### Records shown
☆ ☆ ☆ ☆
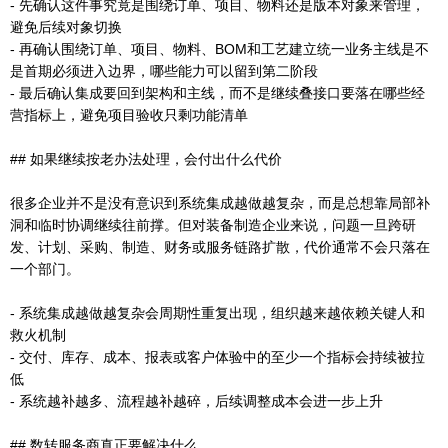
- 先确认这件事究竟是围绕订单、项目、物料还是版本对象来管理，
避免后续对象切换
- 再确认围绕订单、项目、物料、BOM和工艺建立统一业务主线是不
是首期必须进入边界，哪些能力可以留到第二阶段
- 最后确认集成要回到架构和主线，而不是继续叠接口要落在哪些经
营指标上，避免项目验收只剩功能清单
## 如果继续按老办法处理，会付出什么代价
很多企业并不是没有意识到系统集成越做越复杂，而是总想靠局部补
洞和临时协调继续往前撑。但对装备制造企业来说，问题一旦跨研
发、计划、采购、制造、财务或服务链路扩散，代价通常不会只落在
一个部门。
- 系统集成越做越复杂会周期性重复出现，组织越来越依赖关键人和
救火机制
- 交付、库存、成本、报表或客户体验中的至少一个指标会持续被拉
低
- 系统越补越多、流程越补越碎，后续调整成本会进一步上升
## 数转服务商真正要解决什么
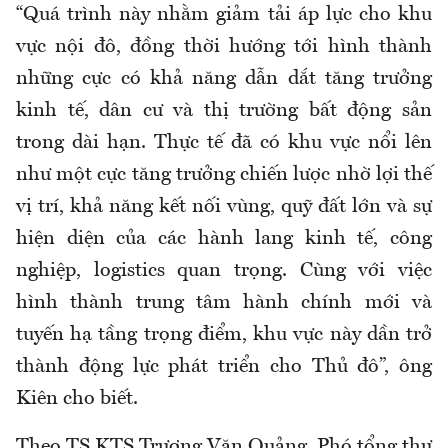
“Quá trình này nhằm giảm tải áp lực cho khu
vực nội đô, đồng thời hướng tới hình thành
những cực có khả năng dẫn dắt tăng trưởng
kinh tế, dân cư và thị trường bất động sản
trong dài hạn. Thực tế đã có khu vực nổi lên
như một cực tăng trưởng chiến lược nhờ lợi thế
vị trí, khả năng kết nối vùng, quỹ đất lớn và sự
hiện diện của các hành lang kinh tế, công
nghiệp, logistics quan trọng. Cùng với việc
hình thành trung tâm hành chính mới và
tuyến hạ tầng trọng điểm, khu vực này dần trở
thành động lực phát triển cho Thủ đô”, ông
Kiên cho biết.
Theo TS.KTS Trương Văn Quảng, Phó tổng thư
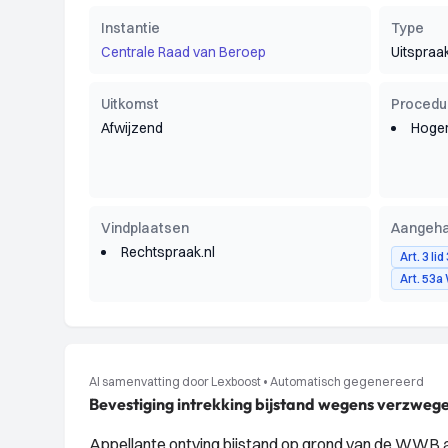
Instantie
Type
Centrale Raad van Beroep
Uitspraa
Uitkomst
Procedu
Afwijzend
Hoger
Vindplaatsen
Aangeha
Rechtspraak.nl
Art. 3 l
Art. 53
AI samenvatting door Lexboost
•
Automatisch gegenereerd
Bevestiging intrekking bijstand wegens verzweg
Appellante ontving bijstand op grond van de WWB a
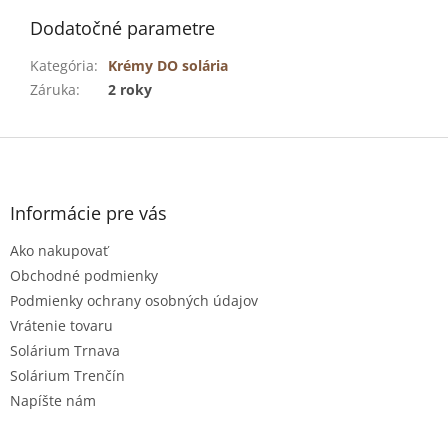
Dodatočné parametre
Kategória
:
Krémy DO solária
Záruka
:
2 roky
Z
á
p
ä
Informácie pre vás
t
Ako nakupovať
i
e
Obchodné podmienky
Podmienky ochrany osobných údajov
Vrátenie tovaru
Solárium Trnava
Solárium Trenčín
Napíšte nám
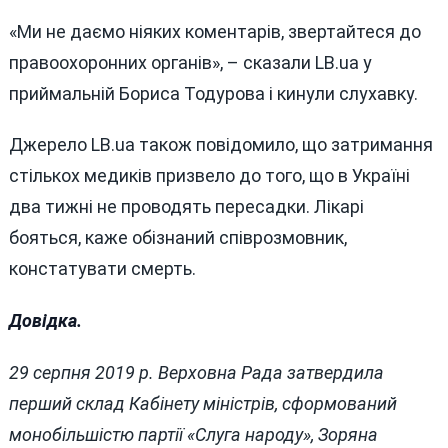
«Ми не даємо ніяких коментарів, звертайтеся до
правоохоронних органів», – сказали LB.ua у
приймальній Бориса Тодурова і кинули слухавку.
Джерело LB.ua також повідомило, що затримання
стількох медиків призвело до того, що в Україні
два тижні не проводять пересадки. Лікарі
бояться, каже обізнаний співрозмовник,
констатувати смерть.
Довідка.
29 серпня 2019 р. Верховна Рада затвердила
перший склад Кабінету міністрів, сформований
монобільшістю партії «Слуга народу», Зоряна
☆ ☆ ☆ ☆
The reply should hold the entries above from the line with "như một cực" to the line with "Obchodné podmienky", duplicated exactly, pictures excluded.

### Solution
như một cực tăng trưởng chiến lược nhờ lợi thế
vị trí, khả năng kết nối vùng, quỹ đất lớn và sự
hiện diện của các hành lang kinh tế, công
nghiệp, logistics quan trọng. Cùng với việc
hình thành trung tâm hành chính mới và
tuyến hạ tầng trọng điểm, khu vực này dần trở
thành động lực phát triển cho Thủ đô”, ông
Kiên cho biết.
Theo TS.KTS Trương Văn Quảng, Phó tổng thư
Instantie
Type
Centrale Raad van Beroep
Uitspraa
Uitkomst
Procedu
Afwijzend
Hoger
Vindplaatsen
Aangeha
Rechtspraak.nl
Art. 3 l
Art. 53
AI samenvatting door Lexboost
•
Automatisch gegenereerd
Bevestiging intrekking bijstand wegens verzweg
Appellante ontving bijstand op grond van de WWB a
Dodatočné parametre
Kategória
:
Krémy DO solária
Záruka
:
2 roky
Z
á
p
ä
Informácie pre vás
t
Ako nakupovať
i
e
Obchodné podmienky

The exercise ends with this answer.